## [Tarea A]
Enumera todas las personas que se mencionan por su nombre en el fragmento sobre la izquierda española y el gobierno venezolano.
## [Tarea B]
Extrae del fragmento sobre la izquierda española y el gobierno venezolano, sin alterar nada, la parte que arranca con las palabras que contienen "Chávez no fue" y concluye con "al siglo XXI.".
## [Tarea C]
Resume en dos oraciones el fragmento sobre la izquierda española y el gobierno venezolano.

## [Fragmento seleccionado]
+ + + +
Es comprensible: esta postura permite al militante
sentirse seguro en un mundo ideal en el que la revolución perfecta se
da, alejada de los “traidores antirrevolucionarios” que la han
contaminado, y mostrarse como un digno representante de la verdadera
emancipación frente al “Terror Rojo” (persecuciones, arbitrariedad del
poder, avance económico a costa de la población). Pero el militante debe
abandonar el cómodo sillón de la pureza ideológica y realizar un
análisis desde el materialismo (digamos, observar un hecho dentro la
realidad en la que se produce) y evaluar las medidas, por brutales y
horribles que le parezcan, para concluir si eran necesarias para
garantizar el mejor futuro posible para el pueblo, o si bien se
produjeron niveles de violencia excesivos, e incluso si el grupo
dirigente actuó exclusivamente para su beneficio, como verdaderos
traidores.
Chávez no fue Lenin ni el Che, y Maduro no es Stalin o
Castro, ni mucho menos. Pero la postura autocomplaciente de una gran
cantidad de intelectuales de la izquierda española, de los que se
esperaría un análisis sosegado y, al menos, el apoyo crítico a los
bolivarianos, enciende un poco a este lector, que hace un par de días a
altas horas de la madrugada se vio sorprendido por la Crítica a la antirrevolución
del profesor y militante del PSOE José Antonio Pérez Tapias, donde
consideraba que “las actuaciones del gobierno que preside Nicolás Maduro
han entrado en derroteros que (…) me atrevo a calificar de
antirrevolucionarios”, actualizando el fetichismo de la derrota tan de la izquierda al siglo XXI.
+ + + +
## [Sección de datos]
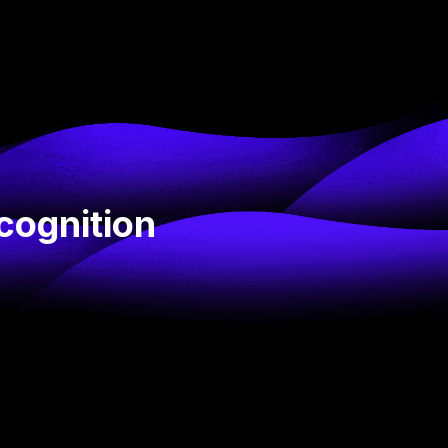
cognition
+ + + +
## [Resultado esperado A]
Chávez, Lenin, el Che, Nicolás Maduro, Stalin, Castro y José Antonio Pérez Tapias.

## [Resultado esperado B]
Chávez no fue Lenin ni el Che, y Maduro no es Stalin o
Castro, ni mucho menos. Pero la postura autocomplaciente de una gran
cantidad de intelectuales de la izquierda española, de los que se
esperaría un análisis sosegado y, al menos, el apoyo crítico a los
bolivarianos, enciende un poco a este lector, que hace un par de días a
altas horas de la madrugada se vio sorprendido por la Crítica a la antirrevolución
del profesor y militante del PSOE José Antonio Pérez Tapias, donde
consideraba que “las actuaciones del gobierno que preside Nicolás Maduro
han entrado en derroteros que (…) me atrevo a calificar de
antirrevolucionarios”, actualizando el fetichismo de la derrota tan de la izquierda al siglo XXI.

## [Resultado esperado C]
El texto sostiene que el militante debe abandonar la pureza ideológica y analizar desde el materialismo si las medidas, por brutales que parezcan, fueron necesarias para el mejor futuro del pueblo, excesivas o fruto del beneficio exclusivo del grupo dirigente. Además, critica la postura autocomplaciente de muchos intelectuales de la izquierda española y reprocha a José Antonio Pérez Tapias que califique de antirrevolucionarias las actuaciones del gobierno de Nicolás Maduro, lo que considera una actualización del fetichismo de la derrota de la izquierda al siglo XXI.